Dans Cœur sanglant, Vincent Lindon ne joue pas : il se livre. Et sans retenue. Le documentaire de Thierry Demaizière et Alban Teurlai est une plongée fascinante dans l’esprit tourmenté de l’acteur, qui semble prendre un malin plaisir à casser son image publique. À travers des séquences intimes filmées par lui-même, il expose ses fêlures, ses colères, son besoin viscéral de reconnaissance. Une démarche d’une sincérité si brutale qu’elle en devient inconfortable, parfois même dérangeante. Pourtant, derrière cet égo immense, ce monstre d’obsession et d’exigence, perce une immense solitude.

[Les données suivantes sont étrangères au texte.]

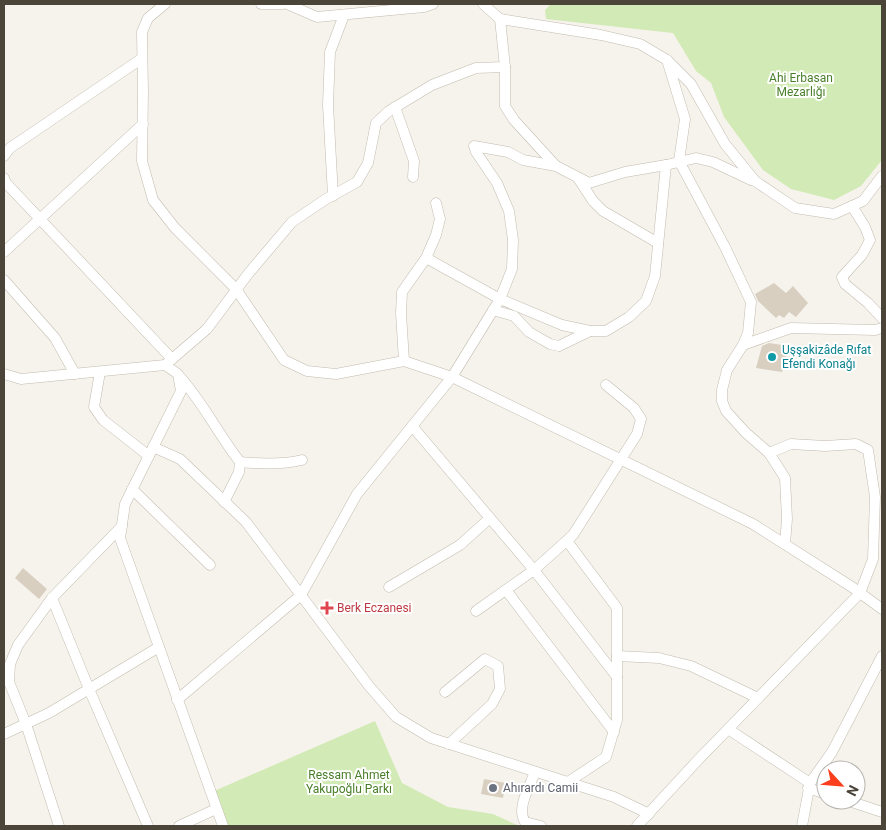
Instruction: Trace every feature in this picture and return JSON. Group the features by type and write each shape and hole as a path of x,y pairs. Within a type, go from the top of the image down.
{"street":[{"path":"165,4 148,18 142,32 142,161 153,200 175,228 236,289 284,360 307,370 336,374 404,362 452,377 753,524 882,609"},
{"path":"260,4 283,4"},
{"path":"287,4 317,17 344,15 362,8 424,7 433,4"},
{"path":"483,4 500,19 640,44 667,60 691,84 725,144 756,182"},
{"path":"333,196 328,105 330,52 344,15"},
{"path":"500,19 505,68 505,106 520,126 556,166"},
{"path":"4,154 10,148 141,59"},
{"path":"667,60 686,119 679,161 725,247 751,302 748,333 743,345 726,370 722,402 726,411 746,433 769,453 785,478 787,519 785,544"},
{"path":"7,377 21,379 100,372 169,362 207,330 236,289 292,222 357,182 368,163 376,123 395,107 432,85 476,68 505,68"},
{"path":"395,107 414,161 413,177"},
{"path":"4,252 143,124"},
{"path":"178,700 301,595 357,494 452,377 500,299 512,268 513,240 509,211 497,183 474,146 508,152 523,160 556,166 589,183 625,172 666,166 696,158 713,162 756,182 795,208 834,214 863,201 882,176"},
{"path":"426,258 500,299 562,325 590,331 606,331 629,317 646,301 655,276 666,166"},
{"path":"578,177 593,202 603,211 658,243"},
{"path":"4,178 6,183 169,362 193,391 225,443 240,462 239,472 224,502"},
{"path":"404,362 401,313 402,292 426,258 436,235 440,219 436,203"},
{"path":"852,206 870,240 862,255 842,278 845,284 868,303 882,318"},
{"path":"4,280 55,338 75,374"},
{"path":"493,310 514,316 528,332 550,344 558,346 590,331"},
{"path":"743,345 791,328 875,330 882,328"},
{"path":"100,372 94,406 103,420 149,456"},
{"path":"178,374 181,391 125,504 120,538 222,826"},
{"path":"476,611 534,570 573,536 637,434 641,418 634,408 606,385"},
{"path":"412,426 534,570 617,677"},
{"path":"637,826 860,593 873,559 875,497 868,450 856,444 825,446 791,444 769,453"},
{"path":"154,446 180,459 246,522 369,686 396,718 431,738 614,797 649,814"},
{"path":"240,462 262,464 291,463 302,460"},
{"path":"132,489 210,565"},
{"path":"389,587 460,545 490,518"},
{"path":"59,826 26,724 9,682 10,664 18,645 52,598 122,526"},
{"path":"567,541 617,608 617,720 614,732 606,757 568,782"},
{"path":"506,590 614,732"},
{"path":"52,598 148,826"},
{"path":"4,734 49,713 159,647"},
{"path":"617,656 659,658 691,666 758,698"},
{"path":"802,826 809,786 832,752 879,673 882,656"},
{"path":"444,692 485,659 498,666 500,689 492,704 449,744"},
{"path":"728,729 816,789"},
{"path":"535,772 522,808 521,817 524,822 541,826"},
{"path":"866,807 882,812"},
{"path":"179,826 216,810"}],"green space":[{"name":"Ahi Erbasan Mezarlığı","path":"551,4 882,4 882,160 861,186 834,200 791,189 763,170 724,117 711,83 696,71 673,33 546,19 545,10"},
{"name":"Ressam Ahmet Yakupoğlu Parkı","path":"375,721 402,783 448,807 493,814 519,826 226,826 212,792"}],"building":[{"path":"774,283 786,293 793,286 808,303 796,317 789,312 784,318 779,315 776,318 758,301 755,294"},
{"name":"Uşşakizâde Rıfat Efendi Konağı","path":"769,343 789,346 782,372 756,368 762,346"},
{"path":"23,568 47,589 39,599 15,578"},
{"name":"Ahırardı Camii","path":"484,779 506,783 503,798 481,794"}],"place":[{"name":"Uşşakizâde Rıfat Efendi Konağı","path":"772,357"},
{"name":"Berk Eczanesi","path":"327,608"},
{"name":"Ahırardı Camii","path":"493,788"}]}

Ce portrait, ciselé à partir de 150 heures de confidences, révèle un homme hanté par son passé. Le divorce de ses parents, ses insécurités, son rapport à l’amour et à la célébrité sont autant de cicatrices à vif qu’il exhibe, presque compulsivement. Il dit tout, sauf sur sa famille, qu’il protège farouchement. Son humour décapant et sa conscience aiguë de son propre narcissisme rendent le spectacle à la fois tragique et fascinant. On le voit s’agacer au téléphone, chercher désespérément de la compagnie, s’émouvoir d’un arbre esseulé comme un reflet de lui-même. À chaque instant, il oscille entre le ridicule et le bouleversant.
Il y a, dans cette confession filmée, quelque chose de profondément admirable. Lindon ne s’excuse pas d’être excessif, obsessionnel, tyrannique avec lui-même et les autres. Il embrasse ses contradictions et nous les jette au visage. Ce documentaire, loin du simple autoportrait complaisant, est une plongée dans l’âme d’un homme en guerre avec lui-même. À la fois insupportable et touchant, il nous entraîne dans son chaos intérieur, et l’on en ressort, comme lui, essoufflé.